──────── 抜粋本文 ────────

この問題のテーマは「力のつりあいと仕事率の公式 \(P=Fv\) の活用」です。物体が一定の速さで運動している状況から、物体にはたらく力の関係を読み取り、仕事率を計算する典型的な問題です。

問題を解く上で鍵となる物理法則や概念は以下の通りです。

  1. 力のつりあい: 「一定の速さ」という言葉から、物体の加速度が \(0\) であり、物体にはたらく力がつりあっていると判断できること。
  2. 動摩擦力: 物体が運動しているときに、その運動を妨げる向きにはたらく摩擦力。この問題では、その大きさが直接与えられています。
  3. 仕事率の公式 \(P=Fv\): 力 \(F\) を加え続けて物体を一定の速さ \(v\) で動かすとき、その力がする仕事の仕事率 \(P\) は \(P=Fv\) と表されること。

基本的なアプローチは以下の通りです。

  1. (1)では、「一定の速さ」という条件から、水平方向の力のつりあいを考え、加えた力の大きさを求めます。
  2. (2)では、(1)で求めた力の大きさと、与えられた速さを用いて、仕事率の公式 \(P=Fv\) から仕事率を計算します。
  3. (3)では、(1)で求めた力の大きさと、与えられた仕事率を用いて、仕事率の公式 \(P=Fv\) を逆算し、物体の速さを求めます。

問(1)

思考の道筋とポイント
この問題の最大のヒントは「一定の速さ \(10\,\text{m/s}\) で引いた」という記述です。速さが一定ということは、加速度が \(0\) であることを意味します。ニュートンの運動の法則によれば、加速度が \(0\) のとき、物体にはたらく力の合力は \(0\) となります。つまり、力がつりあっている状態です。
水平方向には、人が「加えた力」と、運動を妨げる「動摩擦力」がはたらいています。これらがつりあっていることから、加えた力の大きさを求めることができます。
この設問における重要なポイント

  • 「一定の速さ」は「力がつりあっている」ことを意味する。
  • 水平方向にはたらく力は、加えた力と動摩擦力のみである。
  • したがって、(加えた力の大きさ) = (動摩擦力の大きさ) となる。

具体的な解説と立式
物体に加えた力の大きさを \(F\)、物体が受ける動摩擦力の大きさを \(F’\) とします。
物体は水平方向に一定の速さで運動しているので、水平方向の力はつりあっています。

(右向きの力の和)=(左向きの力の和)

──────── 提供データ ────────

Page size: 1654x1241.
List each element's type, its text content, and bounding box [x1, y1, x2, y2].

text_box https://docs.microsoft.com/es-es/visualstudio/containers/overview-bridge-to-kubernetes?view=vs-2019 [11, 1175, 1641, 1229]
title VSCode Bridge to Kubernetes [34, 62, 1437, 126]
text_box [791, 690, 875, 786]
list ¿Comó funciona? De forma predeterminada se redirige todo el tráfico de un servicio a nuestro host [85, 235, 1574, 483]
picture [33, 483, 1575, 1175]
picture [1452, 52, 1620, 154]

────────
──────── 提供データ ────────

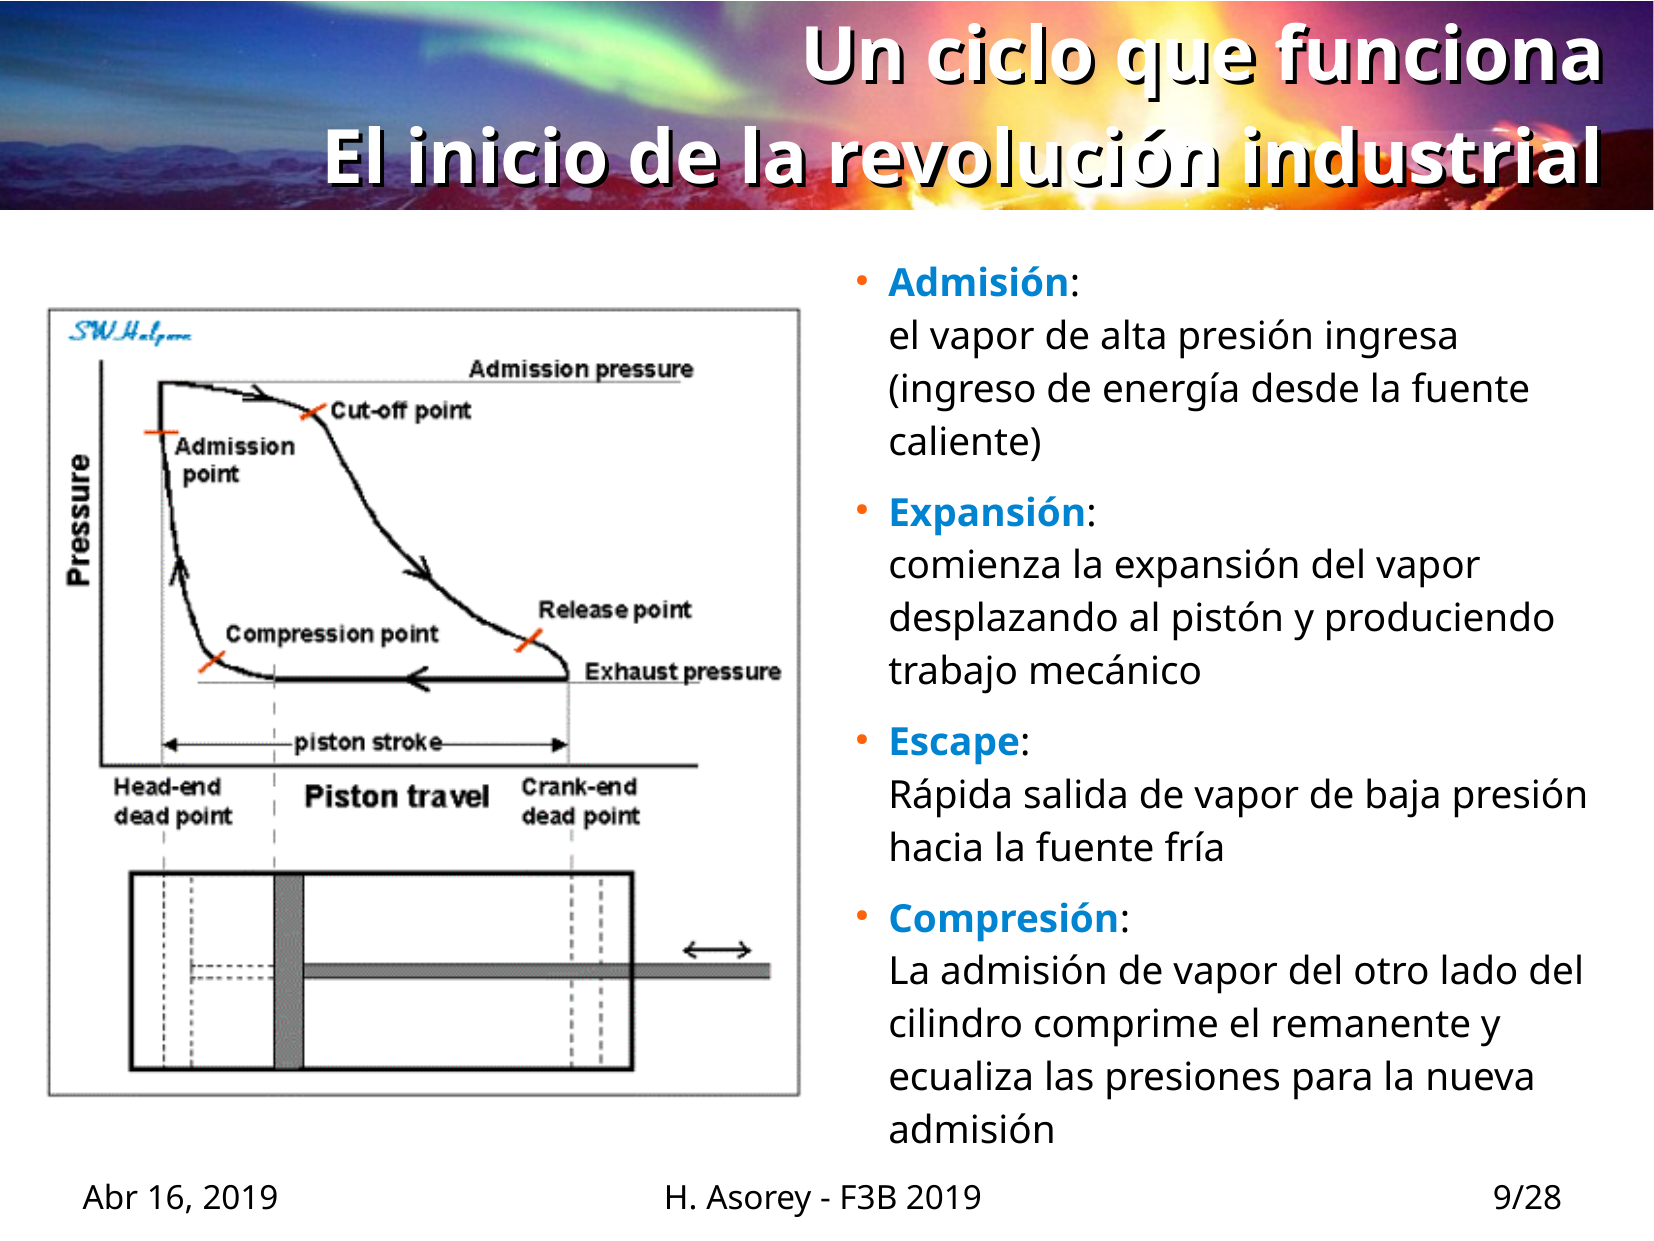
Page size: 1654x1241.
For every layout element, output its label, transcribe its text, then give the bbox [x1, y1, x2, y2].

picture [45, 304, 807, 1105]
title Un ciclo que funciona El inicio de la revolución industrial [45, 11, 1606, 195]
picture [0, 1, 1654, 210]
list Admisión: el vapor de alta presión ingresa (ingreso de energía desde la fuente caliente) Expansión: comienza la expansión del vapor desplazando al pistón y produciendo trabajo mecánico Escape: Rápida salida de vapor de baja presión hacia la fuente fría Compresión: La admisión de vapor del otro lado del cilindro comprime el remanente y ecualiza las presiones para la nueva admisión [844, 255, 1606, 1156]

────────

**演習の課題**.
[a] 本文について、次の問いに答えてください。
(i) 「一定の速さ」という言葉から、物体の加速度はいくらだと判断できますか。
(ii) 力Fを加え続けて物体を一定の速さvで動かすとき、仕事率Pはどのような式で表されますか。
(iii) 問(1)で物体を引いた一定の速さはいくらですか。
[b] 記録のうち、文字列「element」を含む行を数え、その数だけを答えてください。
本文と記録は互いに関係のない別々の資料です。

**課題の解答**.
[a]
(i) 0
(ii) P=Fv
(iii) 10 m/s

[b] 2